(What is expected):
Pick every line out of the entries below that holds the string "Number", and report them.

(Material for this exercise):
○ ○ ○ ○

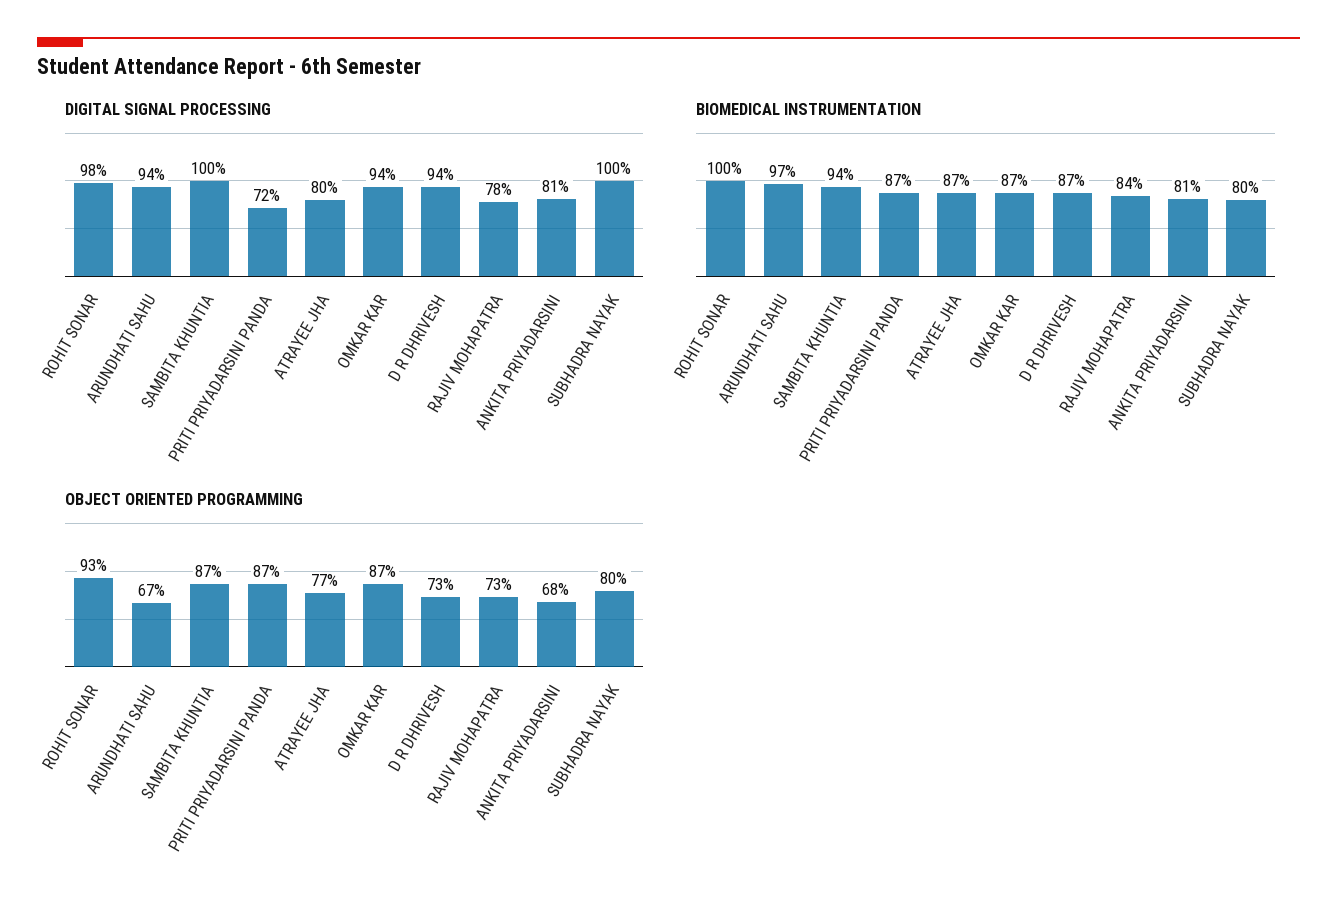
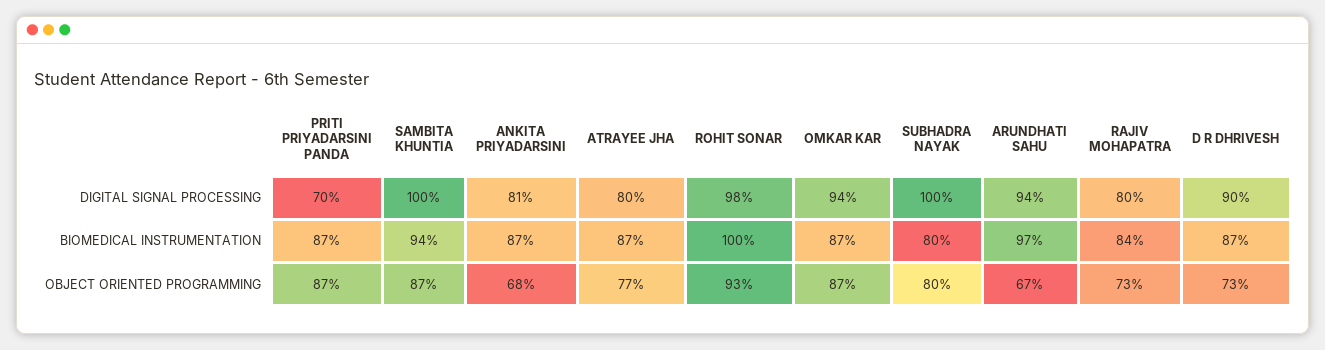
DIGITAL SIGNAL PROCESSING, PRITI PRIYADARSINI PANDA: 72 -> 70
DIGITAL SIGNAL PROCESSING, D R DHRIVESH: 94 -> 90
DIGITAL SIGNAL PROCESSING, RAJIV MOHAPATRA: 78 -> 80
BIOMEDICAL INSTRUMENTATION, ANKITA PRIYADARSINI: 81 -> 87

○ ○ ○ ○

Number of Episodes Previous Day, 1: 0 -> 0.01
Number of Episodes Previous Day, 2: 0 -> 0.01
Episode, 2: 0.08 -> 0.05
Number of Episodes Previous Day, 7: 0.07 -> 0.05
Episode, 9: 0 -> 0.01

○ ○ ○ ○

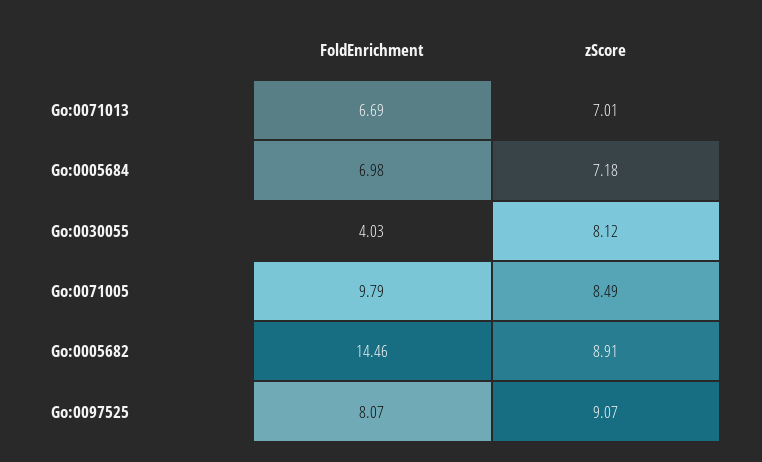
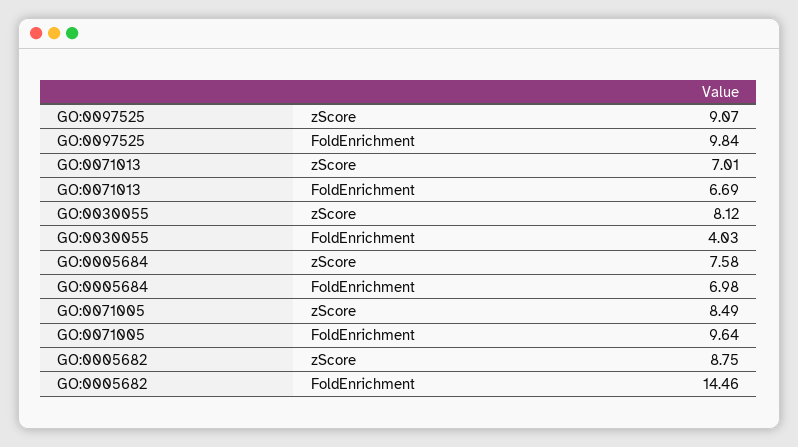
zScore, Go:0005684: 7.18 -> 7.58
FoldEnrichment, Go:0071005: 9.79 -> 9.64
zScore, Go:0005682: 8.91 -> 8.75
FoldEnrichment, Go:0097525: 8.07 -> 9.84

○ ○ ○ ○

(Response to the task):
Number of Episodes Previous Day, 1: 0 -> 0.01
Number of Episodes Previous Day, 2: 0 -> 0.01
Number of Episodes Previous Day, 7: 0.07 -> 0.05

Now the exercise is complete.